[Given passage Boundary: Start]

Schoeller Junkmann Preis 2002
Dr. Oliver Kassel
Institut fur Genetik, Forschungszentrum Karlsruhe
Glucocorticoids inhibit MAP-kinase activity through increased expression and attenuation of proteasomal degradation of MKP-1
Glucocorticoids are well known for their anti-inflammatory, immune suppressive and anti-allergic actions. They function by binding to a receptor, the glucocorticoid receptor (GR) that resides in an inactive form in the cytoplasm of target cells. Upon interaction with the hormone, this receptor is transported into the nucleus where it binds to discreet nucleotide sequences to alter the expression of specific genes.
A rapid effect of the receptor has also been reported in negative regulation of action of transcription factors such as AP-1 or NF-kB. As these transcription factors control the expression of numerous pro-inflammatory genes, the inhibition of their activity by the GR has become a paradigm for the anti-inflammatory action of glucocorticoids. A completely different mechanism by which GR might exert its anti-inflammatory effects is the inhibition of signalling pathways that regulate inflammatory processes, in particular the extracellular regulated kinases (Erk)-1 and -2 pathways.
We have investigated the mechanism by which GR exerts this inhibition of Erk-1/2 in mast cells. This new mechanism involves a dual action of the GR. Glucocorticoids first increase the expression of MAP kinase phosphatase-1 (MKP-1) gene at the promoter level. This phosphatase is known to inactivate MAP kinases. MKP-1 induction is however not sufficient to inhibit Erk-1/2, since activation of mast cells rapidly targets MKP-1 for degradation by the proteasome. After a long time of treatment, glucocorticoids exert a second action by attenuating proteasomal degradation of MKP-1. Both induction of MKP-1 expression and inhibition of its degradation are necessary for glucocorticoid-mediated inhibition of Erk-1/2 activation in mast cells. In NIH-3T3 fibroblasts, although glucocorticoids upregulate MKP-1 level, they do not attenuate the proteasomal degradation of this protein and consequently they are unable to inhibit Erk-1/2 activity.
These results identify MKP-1 as essential for glucocorticoid-mediated control of Erk-1/2 activation and unravel a novel regulatory mechanism for this anti-inflammatory drug. This mechanism may play an important role in the mediation of the anti-inflammatory action of glucocorticoids in mast cells.

[Given passage Boundary: End]

> [Required work]
1. Answer these from the abstract on glucocorticoids, one per line:
(a) Where does the glucocorticoid receptor reside in its inactive form?
(b) What rapidly targets MKP-1 for degradation by the proteasome?
(c) What do glucocorticoids fail to do to MKP-1 in NIH-3T3 fibroblasts?
2. List every action that the abstract on glucocorticoids says glucocorticoids are well known for.
The lines that follow have no connection to the text above.

[Source information Boundary: Start]

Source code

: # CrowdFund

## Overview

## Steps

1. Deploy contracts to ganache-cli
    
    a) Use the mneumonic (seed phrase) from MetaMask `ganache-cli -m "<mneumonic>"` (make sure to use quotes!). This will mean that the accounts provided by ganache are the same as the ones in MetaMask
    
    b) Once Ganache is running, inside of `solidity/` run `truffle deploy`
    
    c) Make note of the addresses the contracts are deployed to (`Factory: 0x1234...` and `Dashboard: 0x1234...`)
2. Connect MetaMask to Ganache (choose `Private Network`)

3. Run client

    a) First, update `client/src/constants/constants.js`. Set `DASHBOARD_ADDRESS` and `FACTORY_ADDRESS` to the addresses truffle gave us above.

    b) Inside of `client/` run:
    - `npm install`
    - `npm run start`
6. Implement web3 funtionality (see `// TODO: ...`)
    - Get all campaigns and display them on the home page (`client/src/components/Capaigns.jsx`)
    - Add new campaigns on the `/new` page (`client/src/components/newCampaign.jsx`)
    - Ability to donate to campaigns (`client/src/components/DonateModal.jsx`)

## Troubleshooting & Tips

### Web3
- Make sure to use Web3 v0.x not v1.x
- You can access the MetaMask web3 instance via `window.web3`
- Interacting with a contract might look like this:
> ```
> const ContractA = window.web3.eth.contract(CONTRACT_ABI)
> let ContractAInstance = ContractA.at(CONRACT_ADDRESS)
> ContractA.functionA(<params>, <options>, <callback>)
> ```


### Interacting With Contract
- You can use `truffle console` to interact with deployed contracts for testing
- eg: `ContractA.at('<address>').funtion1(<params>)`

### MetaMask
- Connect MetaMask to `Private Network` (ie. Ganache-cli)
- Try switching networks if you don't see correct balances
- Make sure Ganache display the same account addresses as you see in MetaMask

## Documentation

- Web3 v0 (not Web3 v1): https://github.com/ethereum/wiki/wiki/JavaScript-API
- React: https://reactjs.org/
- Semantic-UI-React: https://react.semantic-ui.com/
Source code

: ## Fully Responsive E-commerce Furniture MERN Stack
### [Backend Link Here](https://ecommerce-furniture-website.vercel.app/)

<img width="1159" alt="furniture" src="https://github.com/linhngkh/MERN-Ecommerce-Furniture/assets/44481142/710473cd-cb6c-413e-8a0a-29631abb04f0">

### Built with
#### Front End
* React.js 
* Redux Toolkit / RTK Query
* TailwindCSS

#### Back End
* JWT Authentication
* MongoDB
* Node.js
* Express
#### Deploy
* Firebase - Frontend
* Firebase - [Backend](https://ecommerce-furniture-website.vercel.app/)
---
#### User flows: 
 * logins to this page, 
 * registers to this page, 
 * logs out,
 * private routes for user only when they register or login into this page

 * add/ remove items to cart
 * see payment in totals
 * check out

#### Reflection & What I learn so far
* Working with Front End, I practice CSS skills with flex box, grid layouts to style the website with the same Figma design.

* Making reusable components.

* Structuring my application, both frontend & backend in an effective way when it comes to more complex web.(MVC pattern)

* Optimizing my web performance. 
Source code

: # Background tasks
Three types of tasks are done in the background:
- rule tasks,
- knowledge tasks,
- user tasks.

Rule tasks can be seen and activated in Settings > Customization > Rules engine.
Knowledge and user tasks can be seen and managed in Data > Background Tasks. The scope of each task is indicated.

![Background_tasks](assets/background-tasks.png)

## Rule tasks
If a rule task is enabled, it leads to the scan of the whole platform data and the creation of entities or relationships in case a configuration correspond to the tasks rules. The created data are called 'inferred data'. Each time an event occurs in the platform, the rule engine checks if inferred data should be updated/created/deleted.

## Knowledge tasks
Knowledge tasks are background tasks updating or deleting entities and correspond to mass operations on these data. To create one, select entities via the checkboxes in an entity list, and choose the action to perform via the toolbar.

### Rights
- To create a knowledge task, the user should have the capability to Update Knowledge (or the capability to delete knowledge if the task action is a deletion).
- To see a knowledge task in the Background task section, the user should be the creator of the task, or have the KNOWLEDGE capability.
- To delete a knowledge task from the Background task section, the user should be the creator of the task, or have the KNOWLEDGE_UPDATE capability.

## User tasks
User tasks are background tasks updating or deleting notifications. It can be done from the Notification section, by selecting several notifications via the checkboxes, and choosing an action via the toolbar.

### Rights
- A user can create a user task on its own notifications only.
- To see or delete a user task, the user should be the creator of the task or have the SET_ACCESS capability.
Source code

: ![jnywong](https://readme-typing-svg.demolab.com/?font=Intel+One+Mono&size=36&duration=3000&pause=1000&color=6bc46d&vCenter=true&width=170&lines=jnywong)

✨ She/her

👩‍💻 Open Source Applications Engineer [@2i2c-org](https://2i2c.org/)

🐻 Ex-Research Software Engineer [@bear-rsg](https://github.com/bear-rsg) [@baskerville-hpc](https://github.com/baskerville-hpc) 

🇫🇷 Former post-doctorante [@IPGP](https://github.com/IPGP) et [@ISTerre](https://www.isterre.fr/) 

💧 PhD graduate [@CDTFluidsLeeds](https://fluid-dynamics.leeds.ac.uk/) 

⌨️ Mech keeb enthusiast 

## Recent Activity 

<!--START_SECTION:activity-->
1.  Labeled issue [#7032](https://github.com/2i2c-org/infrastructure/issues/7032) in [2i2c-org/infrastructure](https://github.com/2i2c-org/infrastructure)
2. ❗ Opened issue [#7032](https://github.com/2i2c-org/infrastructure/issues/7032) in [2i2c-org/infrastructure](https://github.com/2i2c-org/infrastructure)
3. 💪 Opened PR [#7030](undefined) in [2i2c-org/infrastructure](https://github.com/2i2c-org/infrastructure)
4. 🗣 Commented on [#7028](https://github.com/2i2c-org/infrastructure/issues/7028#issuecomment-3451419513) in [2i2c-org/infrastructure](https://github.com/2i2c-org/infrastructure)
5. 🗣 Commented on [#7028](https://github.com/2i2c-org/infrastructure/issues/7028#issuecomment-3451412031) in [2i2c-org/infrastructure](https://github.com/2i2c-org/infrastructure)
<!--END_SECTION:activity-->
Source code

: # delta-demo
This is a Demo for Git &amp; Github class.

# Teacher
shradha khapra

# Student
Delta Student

[Source information Boundary: End]

> [Problem solutions]
1.
(a) In the cytoplasm of target cells.
(b) Activation of mast cells.
(c) They do not attenuate its proteasomal degradation.

2. Anti-inflammatory, immune suppressive, anti-allergic